● Task requirements:
Each entry that follows must be output without any deviation.

---+---

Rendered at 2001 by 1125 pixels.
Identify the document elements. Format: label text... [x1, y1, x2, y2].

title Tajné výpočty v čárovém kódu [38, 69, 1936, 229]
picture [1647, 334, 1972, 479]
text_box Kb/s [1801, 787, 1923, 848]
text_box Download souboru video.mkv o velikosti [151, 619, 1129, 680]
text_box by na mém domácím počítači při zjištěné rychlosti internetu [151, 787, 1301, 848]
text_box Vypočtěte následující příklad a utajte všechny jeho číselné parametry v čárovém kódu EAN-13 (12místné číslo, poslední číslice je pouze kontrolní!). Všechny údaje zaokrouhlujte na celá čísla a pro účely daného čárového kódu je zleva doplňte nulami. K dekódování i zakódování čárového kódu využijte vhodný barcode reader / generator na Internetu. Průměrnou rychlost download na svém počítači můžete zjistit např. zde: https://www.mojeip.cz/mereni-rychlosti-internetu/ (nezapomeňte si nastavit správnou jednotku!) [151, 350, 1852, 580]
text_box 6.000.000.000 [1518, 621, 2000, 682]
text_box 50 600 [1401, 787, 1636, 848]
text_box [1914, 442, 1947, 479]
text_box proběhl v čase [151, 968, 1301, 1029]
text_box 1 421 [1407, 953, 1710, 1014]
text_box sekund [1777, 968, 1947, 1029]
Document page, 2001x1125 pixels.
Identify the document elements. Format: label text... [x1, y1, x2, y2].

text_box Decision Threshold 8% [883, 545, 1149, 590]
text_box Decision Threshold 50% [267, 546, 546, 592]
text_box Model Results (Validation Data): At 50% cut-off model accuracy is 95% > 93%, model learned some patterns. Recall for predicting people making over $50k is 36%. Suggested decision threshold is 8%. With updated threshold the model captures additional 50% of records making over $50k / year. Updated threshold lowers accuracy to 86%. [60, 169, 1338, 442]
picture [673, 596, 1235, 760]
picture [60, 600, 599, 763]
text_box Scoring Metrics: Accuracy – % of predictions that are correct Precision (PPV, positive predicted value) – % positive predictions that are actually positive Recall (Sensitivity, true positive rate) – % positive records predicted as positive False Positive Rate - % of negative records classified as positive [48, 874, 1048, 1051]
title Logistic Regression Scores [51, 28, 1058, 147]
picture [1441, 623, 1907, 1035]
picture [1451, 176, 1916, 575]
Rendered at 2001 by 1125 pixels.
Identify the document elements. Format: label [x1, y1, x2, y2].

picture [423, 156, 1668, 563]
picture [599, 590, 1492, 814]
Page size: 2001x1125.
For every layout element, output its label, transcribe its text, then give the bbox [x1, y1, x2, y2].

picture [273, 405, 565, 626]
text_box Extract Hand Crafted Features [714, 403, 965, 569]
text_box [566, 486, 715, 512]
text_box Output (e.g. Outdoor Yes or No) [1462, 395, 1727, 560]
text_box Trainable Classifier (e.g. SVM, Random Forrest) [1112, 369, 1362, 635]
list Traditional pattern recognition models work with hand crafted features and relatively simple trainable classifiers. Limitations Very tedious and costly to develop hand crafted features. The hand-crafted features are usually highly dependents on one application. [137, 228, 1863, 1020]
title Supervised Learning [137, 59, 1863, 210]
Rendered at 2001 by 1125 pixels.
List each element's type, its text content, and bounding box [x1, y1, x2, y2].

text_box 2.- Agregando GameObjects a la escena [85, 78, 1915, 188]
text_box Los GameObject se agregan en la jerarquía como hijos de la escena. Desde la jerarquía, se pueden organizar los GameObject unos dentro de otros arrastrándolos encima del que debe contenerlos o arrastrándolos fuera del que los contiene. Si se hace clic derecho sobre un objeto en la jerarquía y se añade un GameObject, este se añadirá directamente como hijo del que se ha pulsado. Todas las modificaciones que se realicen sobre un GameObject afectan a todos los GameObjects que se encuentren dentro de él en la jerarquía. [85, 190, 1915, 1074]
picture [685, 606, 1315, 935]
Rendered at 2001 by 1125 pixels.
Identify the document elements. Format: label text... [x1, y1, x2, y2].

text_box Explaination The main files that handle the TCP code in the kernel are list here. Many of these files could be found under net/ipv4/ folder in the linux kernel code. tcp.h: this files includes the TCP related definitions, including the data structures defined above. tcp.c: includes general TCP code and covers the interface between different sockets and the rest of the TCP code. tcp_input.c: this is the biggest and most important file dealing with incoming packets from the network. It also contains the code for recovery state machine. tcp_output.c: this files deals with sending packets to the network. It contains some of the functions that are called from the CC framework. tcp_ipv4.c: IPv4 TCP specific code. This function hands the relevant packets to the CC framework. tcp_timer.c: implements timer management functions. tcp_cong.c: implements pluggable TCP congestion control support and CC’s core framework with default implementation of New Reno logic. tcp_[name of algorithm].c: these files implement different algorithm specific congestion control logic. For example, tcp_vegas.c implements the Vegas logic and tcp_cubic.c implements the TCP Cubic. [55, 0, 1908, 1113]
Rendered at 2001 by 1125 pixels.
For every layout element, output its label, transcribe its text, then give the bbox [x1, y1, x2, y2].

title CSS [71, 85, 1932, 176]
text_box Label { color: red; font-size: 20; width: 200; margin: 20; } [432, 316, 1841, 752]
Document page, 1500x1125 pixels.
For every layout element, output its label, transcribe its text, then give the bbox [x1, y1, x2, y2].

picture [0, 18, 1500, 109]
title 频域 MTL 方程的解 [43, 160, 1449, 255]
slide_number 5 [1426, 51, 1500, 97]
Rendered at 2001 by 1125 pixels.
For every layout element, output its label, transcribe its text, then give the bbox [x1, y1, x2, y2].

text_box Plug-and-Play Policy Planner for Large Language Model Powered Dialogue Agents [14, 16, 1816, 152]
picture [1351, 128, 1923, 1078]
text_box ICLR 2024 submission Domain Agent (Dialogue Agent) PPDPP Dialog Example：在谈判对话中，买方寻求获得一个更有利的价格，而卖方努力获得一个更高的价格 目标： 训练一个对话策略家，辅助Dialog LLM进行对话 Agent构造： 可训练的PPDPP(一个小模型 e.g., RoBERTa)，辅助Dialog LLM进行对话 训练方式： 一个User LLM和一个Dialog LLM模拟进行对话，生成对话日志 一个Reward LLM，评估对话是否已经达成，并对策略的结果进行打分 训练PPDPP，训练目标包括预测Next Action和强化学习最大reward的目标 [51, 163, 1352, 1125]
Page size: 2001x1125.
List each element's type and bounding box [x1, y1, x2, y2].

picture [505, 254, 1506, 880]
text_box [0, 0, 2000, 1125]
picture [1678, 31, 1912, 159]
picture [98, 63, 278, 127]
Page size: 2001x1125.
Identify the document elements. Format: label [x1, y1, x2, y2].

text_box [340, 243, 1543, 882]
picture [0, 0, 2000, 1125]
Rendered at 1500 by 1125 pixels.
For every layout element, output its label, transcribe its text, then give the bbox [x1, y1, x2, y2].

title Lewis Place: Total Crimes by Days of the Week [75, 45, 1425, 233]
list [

---+---

● Response area:
Rendered at 2001 by 1125 pixels.
Identify the document elements. Format: label text... [x1, y1, x2, y2].

title Tajné výpočty v čárovém kódu [38, 69, 1936, 229]
picture [1647, 334, 1972, 479]
text_box Kb/s [1801, 787, 1923, 848]
text_box Download souboru video.mkv o velikosti [151, 619, 1129, 680]
text_box by na mém domácím počítači při zjištěné rychlosti internetu [151, 787, 1301, 848]
text_box Vypočtěte následující příklad a utajte všechny jeho číselné parametry v čárovém kódu EAN-13 (12místné číslo, poslední číslice je pouze kontrolní!). Všechny údaje zaokrouhlujte na celá čísla a pro účely daného čárového kódu je zleva doplňte nulami. K dekódování i zakódování čárového kódu využijte vhodný barcode reader / generator na Internetu. Průměrnou rychlost download na svém počítači můžete zjistit např. zde: https://www.mojeip.cz/mereni-rychlosti-internetu/ (nezapomeňte si nastavit správnou jednotku!) [151, 350, 1852, 580]
text_box 6.000.000.000 [1518, 621, 2000, 682]
text_box 50 600 [1401, 787, 1636, 848]
text_box [1914, 442, 1947, 479]
text_box proběhl v čase [151, 968, 1301, 1029]
text_box 1 421 [1407, 953, 1710, 1014]
text_box sekund [1777, 968, 1947, 1029]
Document page, 2001x1125 pixels.
Identify the document elements. Format: label text... [x1, y1, x2, y2].

text_box Decision Threshold 8% [883, 545, 1149, 590]
text_box Decision Threshold 50% [267, 546, 546, 592]
text_box Model Results (Validation Data): At 50% cut-off model accuracy is 95% > 93%, model learned some patterns. Recall for predicting people making over $50k is 36%. Suggested decision threshold is 8%. With updated threshold the model captures additional 50% of records making over $50k / year. Updated threshold lowers accuracy to 86%. [60, 169, 1338, 442]
picture [673, 596, 1235, 760]
picture [60, 600, 599, 763]
text_box Scoring Metrics: Accuracy – % of predictions that are correct Precision (PPV, positive predicted value) – % positive predictions that are actually positive Recall (Sensitivity, true positive rate) – % positive records predicted as positive False Positive Rate - % of negative records classified as positive [48, 874, 1048, 1051]
title Logistic Regression Scores [51, 28, 1058, 147]
picture [1441, 623, 1907, 1035]
picture [1451, 176, 1916, 575]
Rendered at 2001 by 1125 pixels.
Identify the document elements. Format: label [x1, y1, x2, y2].

picture [423, 156, 1668, 563]
picture [599, 590, 1492, 814]
Page size: 2001x1125.
For every layout element, output its label, transcribe its text, then give the bbox [x1, y1, x2, y2].

picture [273, 405, 565, 626]
text_box Extract Hand Crafted Features [714, 403, 965, 569]
text_box [566, 486, 715, 512]
text_box Output (e.g. Outdoor Yes or No) [1462, 395, 1727, 560]
text_box Trainable Classifier (e.g. SVM, Random Forrest) [1112, 369, 1362, 635]
list Traditional pattern recognition models work with hand crafted features and relatively simple trainable classifiers. Limitations Very tedious and costly to develop hand crafted features. The hand-crafted features are usually highly dependents on one application. [137, 228, 1863, 1020]
title Supervised Learning [137, 59, 1863, 210]
Rendered at 2001 by 1125 pixels.
List each element's type, its text content, and bounding box [x1, y1, x2, y2].

text_box 2.- Agregando GameObjects a la escena [85, 78, 1915, 188]
text_box Los GameObject se agregan en la jerarquía como hijos de la escena. Desde la jerarquía, se pueden organizar los GameObject unos dentro de otros arrastrándolos encima del que debe contenerlos o arrastrándolos fuera del que los contiene. Si se hace clic derecho sobre un objeto en la jerarquía y se añade un GameObject, este se añadirá directamente como hijo del que se ha pulsado. Todas las modificaciones que se realicen sobre un GameObject afectan a todos los GameObjects que se encuentren dentro de él en la jerarquía. [85, 190, 1915, 1074]
picture [685, 606, 1315, 935]
Rendered at 2001 by 1125 pixels.
Identify the document elements. Format: label text... [x1, y1, x2, y2].

text_box Explaination The main files that handle the TCP code in the kernel are list here. Many of these files could be found under net/ipv4/ folder in the linux kernel code. tcp.h: this files includes the TCP related definitions, including the data structures defined above. tcp.c: includes general TCP code and covers the interface between different sockets and the rest of the TCP code. tcp_input.c: this is the biggest and most important file dealing with incoming packets from the network. It also contains the code for recovery state machine. tcp_output.c: this files deals with sending packets to the network. It contains some of the functions that are called from the CC framework. tcp_ipv4.c: IPv4 TCP specific code. This function hands the relevant packets to the CC framework. tcp_timer.c: implements timer management functions. tcp_cong.c: implements pluggable TCP congestion control support and CC’s core framework with default implementation of New Reno logic. tcp_[name of algorithm].c: these files implement different algorithm specific congestion control logic. For example, tcp_vegas.c implements the Vegas logic and tcp_cubic.c implements the TCP Cubic. [55, 0, 1908, 1113]
Rendered at 2001 by 1125 pixels.
For every layout element, output its label, transcribe its text, then give the bbox [x1, y1, x2, y2].

title CSS [71, 85, 1932, 176]
text_box Label { color: red; font-size: 20; width: 200; margin: 20; } [432, 316, 1841, 752]
Document page, 1500x1125 pixels.
For every layout element, output its label, transcribe its text, then give the bbox [x1, y1, x2, y2].

picture [0, 18, 1500, 109]
title 频域 MTL 方程的解 [43, 160, 1449, 255]
slide_number 5 [1426, 51, 1500, 97]
Rendered at 2001 by 1125 pixels.
For every layout element, output its label, transcribe its text, then give the bbox [x1, y1, x2, y2].

text_box Plug-and-Play Policy Planner for Large Language Model Powered Dialogue Agents [14, 16, 1816, 152]
picture [1351, 128, 1923, 1078]
text_box ICLR 2024 submission Domain Agent (Dialogue Agent) PPDPP Dialog Example：在谈判对话中，买方寻求获得一个更有利的价格，而卖方努力获得一个更高的价格 目标： 训练一个对话策略家，辅助Dialog LLM进行对话 Agent构造： 可训练的PPDPP(一个小模型 e.g., RoBERTa)，辅助Dialog LLM进行对话 训练方式： 一个User LLM和一个Dialog LLM模拟进行对话，生成对话日志 一个Reward LLM，评估对话是否已经达成，并对策略的结果进行打分 训练PPDPP，训练目标包括预测Next Action和强化学习最大reward的目标 [51, 163, 1352, 1125]
Page size: 2001x1125.
List each element's type and bounding box [x1, y1, x2, y2].

picture [505, 254, 1506, 880]
text_box [0, 0, 2000, 1125]
picture [1678, 31, 1912, 159]
picture [98, 63, 278, 127]
Page size: 2001x1125.
Identify the document elements. Format: label [x1, y1, x2, y2].

text_box [340, 243, 1543, 882]
picture [0, 0, 2000, 1125]
Rendered at 1500 by 1125 pixels.
For every layout element, output its label, transcribe its text, then give the bbox [x1, y1, x2, y2].

title Lewis Place: Total Crimes by Days of the Week [75, 45, 1425, 233]
list [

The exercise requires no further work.